Edit the previous example:

export DOMAIN="gw.example.com"
export DOMAIN_DASHBOARD="dashboard.example.com"

cat > tls.yaml <<EOF
ingress:
  enabled: true
  ingressClassName: nginx
  annotations:
    cert-manager.io/issuer: letsencrypt-prod
  tls:
    - hosts:
        - $DOMAIN
      secretName: openfaas-gateway-cert
    - hosts:
        - $DOMAIN_DASHBOARD
      secretName: openfaas-dashboard-cert
  hosts:
  - host: $DOMAIN
    http:
      paths:
      - path: /
        pathType: Prefix
        backend:
          service:
            name: gateway
            port:
              number: 8080
  - host: $DOMAIN_DASHBOARD
    http:
      paths:
      - path: /
        pathType: Prefix
        backend:
          service:
            name: dashboard
            port:
              number: 8080
EOF

As above, run the helm upgrade command to apply the changes.

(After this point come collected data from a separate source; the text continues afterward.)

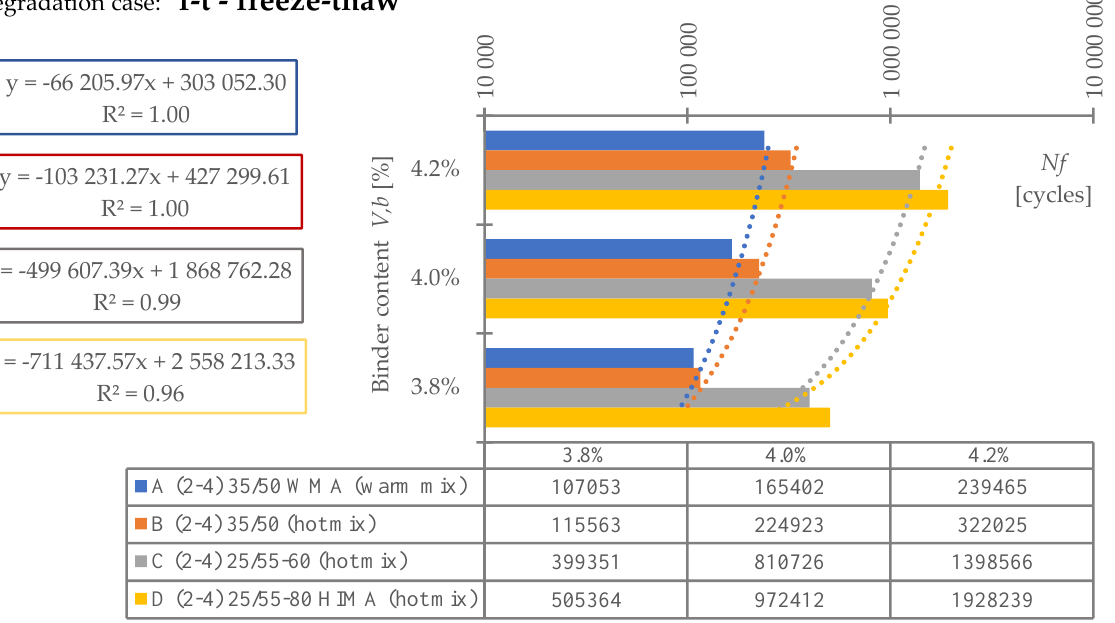
Figure 9. Fatigue test results — water-frost impact.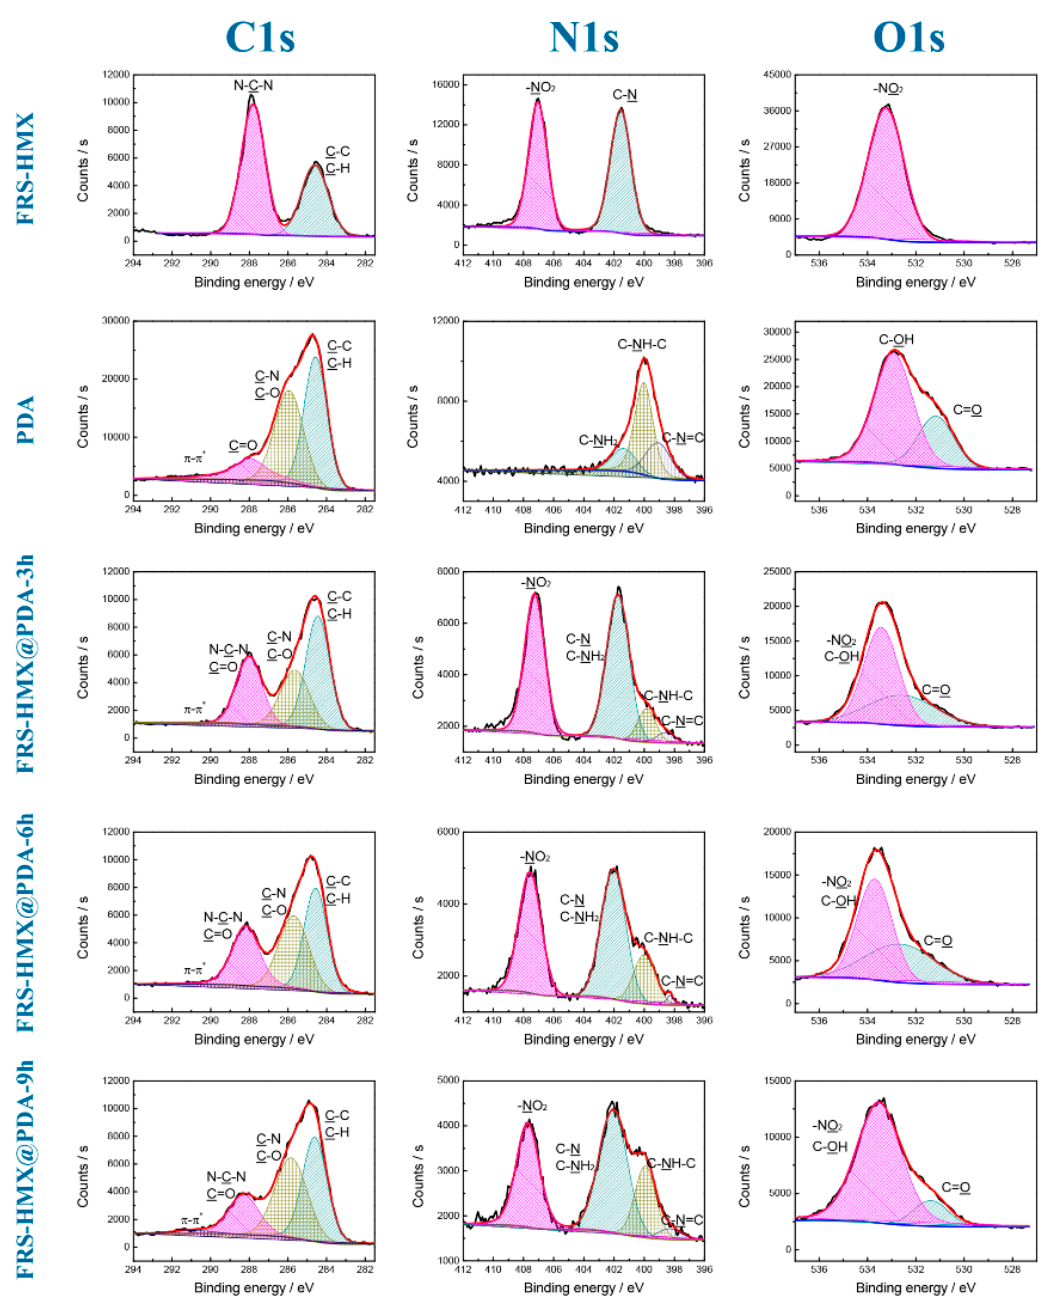
Figure 3. XPS of the uncoated FRS-HMX crystals, PDA, and FRS-HMX@PDA microparticles.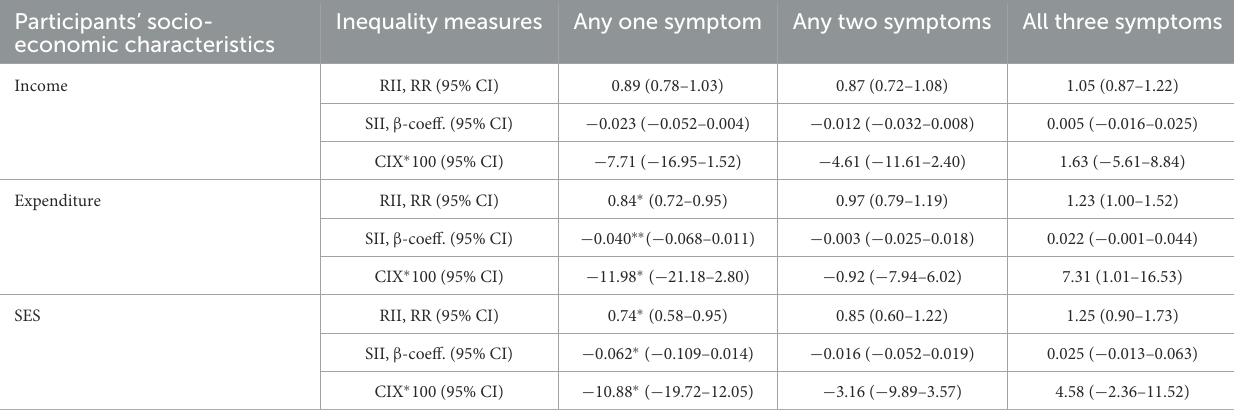
TABLE 4 Summary measures of income, expenditure and SES inequality in relation to coexistence of mental health-related symptoms ( n = 382). Participants’ socio- economic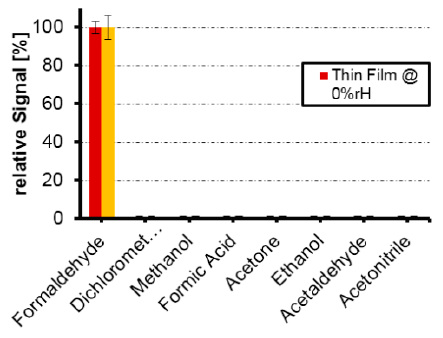
Figure 6. Selectivity patterns of MIP thin films and MIP nano-particles layers showing relative signals [30].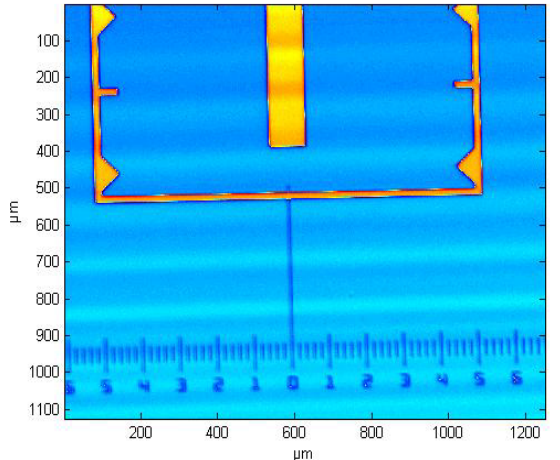
Figure 10. The measurement results by the white light scanning interferometry.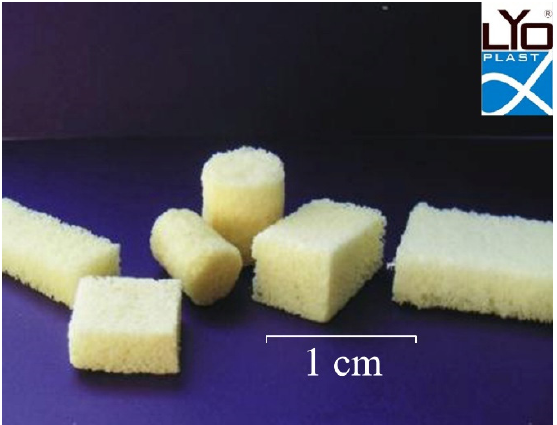
Figure 1. Samples of demineralized lyophilized human spongiosa Lyoplast ® . Experimental samples of Lyoplast ® material underwent compulsory low-frequency ultrasonic treatment using ultrasonic bath “Sapphire” TTC (RMD), (Sapphire LTD, Moscow, Russia with a frequency of 24–40 kHz.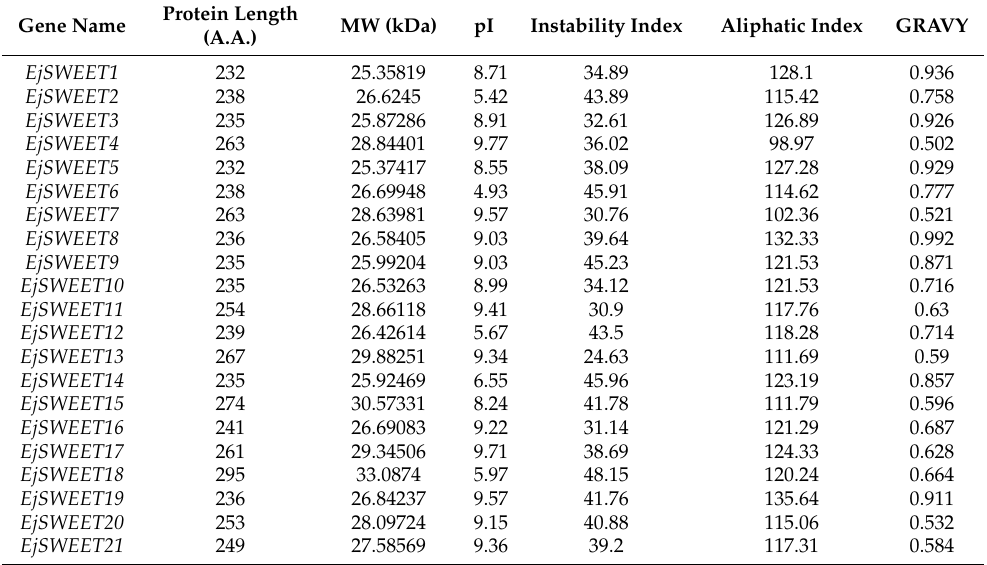
Table 3. Summary information of physicochemical properties of the SWEET proteins in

Verifying the installation

First, check that the DNS records you created have taken effect. You can use nslookup or dig to check that the domain names resolve to the public address of your Ingress Controller's service.

$ nslookup gw.example.com

Next, verify that the Ingress records have the desired domains in the "HOSTS" field:

$ kubectl get ingress -n openfaas

Next, check that the certificates have been issued and that they're ready:

$ kubectl get certificates -n openfaas -o wide

If you're still encountering issues, you can check the logs of the cert-manager controller:

$ kubectl logs -n cert-manager deploy/cert-manager

Log into the OpenFaaS gateway using its new URL:

$ export OPENFAAS_URL=https://gw.example.com

$ PASSWORD=$(kubectl get secret -n openfaas basic-auth -o jsonpath="{.data.basic-auth-password}" | base64 --decode; echo)
$ echo -n $PASSWORD | faas-cli login --username admin --password-stdin

# List some functions:

$ faas-cli list

If you're using Identity and Access Management (IAM) for OpenFaaS, see the SSO instructions instead.